Creating the show was fun but also emotionally draining at times, such as in the “Our Coast” episode when Mike Goldberg, founder of I.Care (Islamorada Conservation and Restoration Education), explained that over 95% of the coral in the Keys is gone. Literally. Five-hundred-year old coral formations Goldberg dove in his youth are now dead. 

But the show doesn’t just focus on the bad stuff. It highlights the good work being done by individuals and organizations across the state, including I.Care’s program that trains recreational scuba divers to graft pieces of lab-grown coral onto underwater structures. In another segment of the episode, twin brothers Kyle and Keith Rossin are restoring mangroves in the concrete jungles of West Palm Beach. 

“It gives me hope that we can undo what we’ve done,” Chad says. “We can damage an ecosystem, but this same mentality and ingenuity and drive can restore that ecosystem. We can mess something up, but we can also go back in and fix it.”„ 

The show was Crawford Entertainment senior producer Katie Schroeder’s directorial debut. Being a transplant to Florida gave her a unique perspective. “I definitely view Florida in a different way having directed/produced the show, and as I’m raising my own family here now, I feel myself trying to imprint my new love of Florida into them. All in all, I’m just so proud of what we accomplished with the small team we had to make this series,” she says. 

Traci said she’s extremely proud of the show as well. She hopes the show will reach people who normally wouldn’t be aware of these topics, and that it might inspire hope and action. “We put our hearts and souls and blood and sweat and tears into every single episode. All six of them are really powerful because they are all telling a different aspect of the same story, which is that Florida is unique and special and paradise, and we’re losing her.” 

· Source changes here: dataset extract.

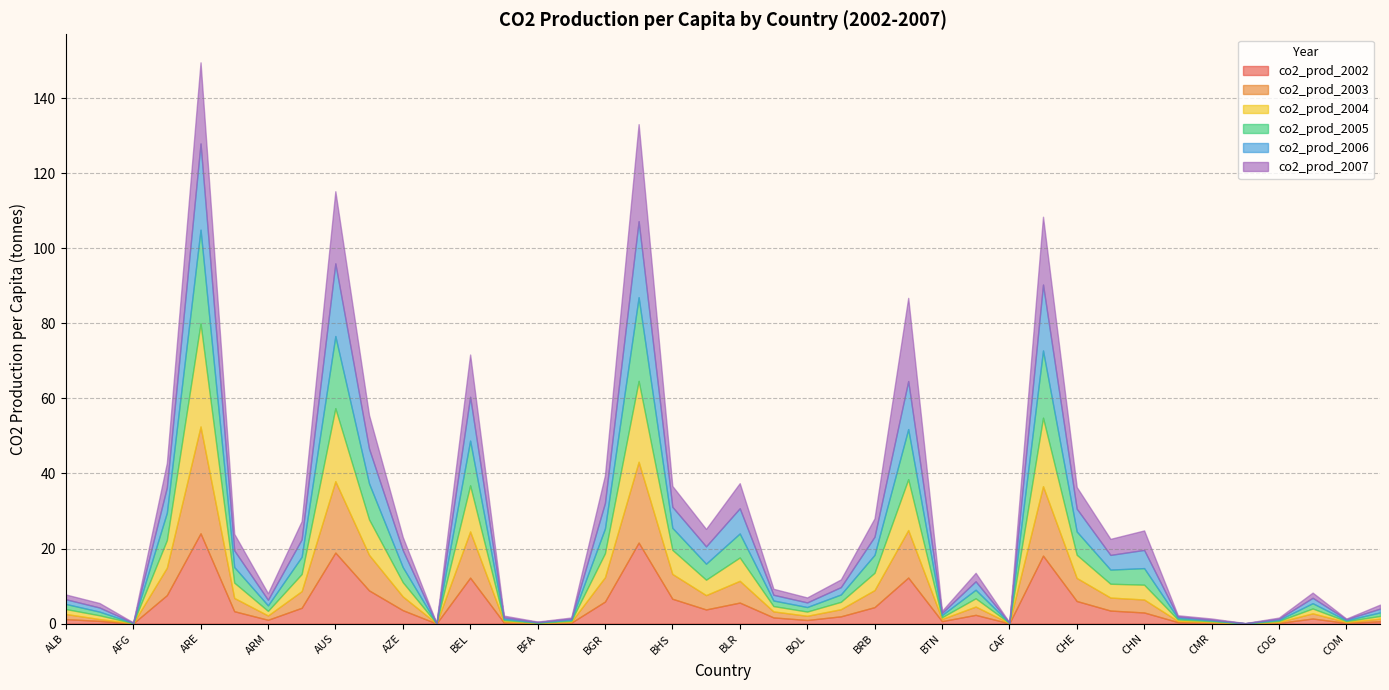

True or false: co2_prod_2004 has a value of 1.4 at BLZ.

True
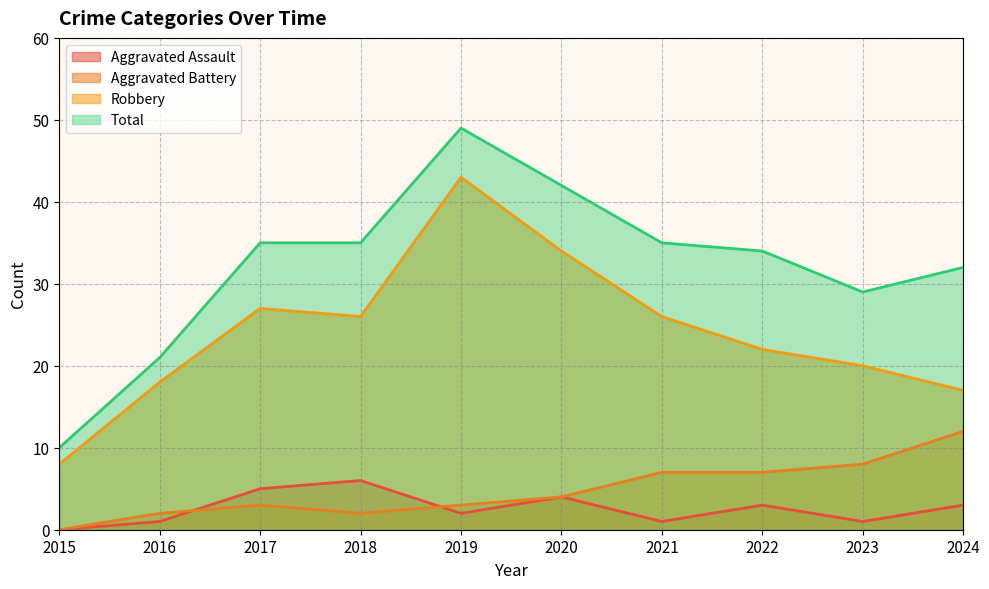

How many interior local peaks does the Robbery series have?

2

Why are we losing her? A common denominator is unchecked growth and development. “The environmental problems are connected to not only how much we’re growing, but how we’re growing,” Chad says. “It’s going to be the great reconciliation over the next 20 years: Our growth—how do we do it to where it doesn’t destroy the Florida that we love?” 

Can it even be done? The boots on the ground say yes, if we take action now. Part of that involves Conservation Florida’s work as a land trust. For landowners who are thinking about selling their property, Traci wants them to know that they have options other than taking a check from a developer. 

Conservation is one option, and it’s competitive,” she explains. (Part of Conservation Florida’s mission is to secure funds to compensate landowners, especially those in the Corridor). “There are many paths to protection, including conservation easements. Those protect the conservation values of the property but allow working lands to continue working and to continue to be passed on to the next generation or sold, but protected.” Learn more about land conservancy and the Florida Wildlife Corridor at 

Those without acres of property can play a role, too. “I am a big believer in finding what calls to your heart and soul,” Traci says. “If it’s water, if it’s wildlife, if it’s outdoor recreation, find a nonprofit group that you can volunteer with, that you can support with a monthly donation, that you can be an ambassador for. Talk about what they do and why it’s important to you. Those are very real ways to get involved overnight.” 

“There’s a reason the word ‘our’ is in the title,” Chad says. “I want people to feel ownership of where they live. This is our Florida. It’s not the government’s. It’s not anybody else’s. I want people to feel the weight of that.”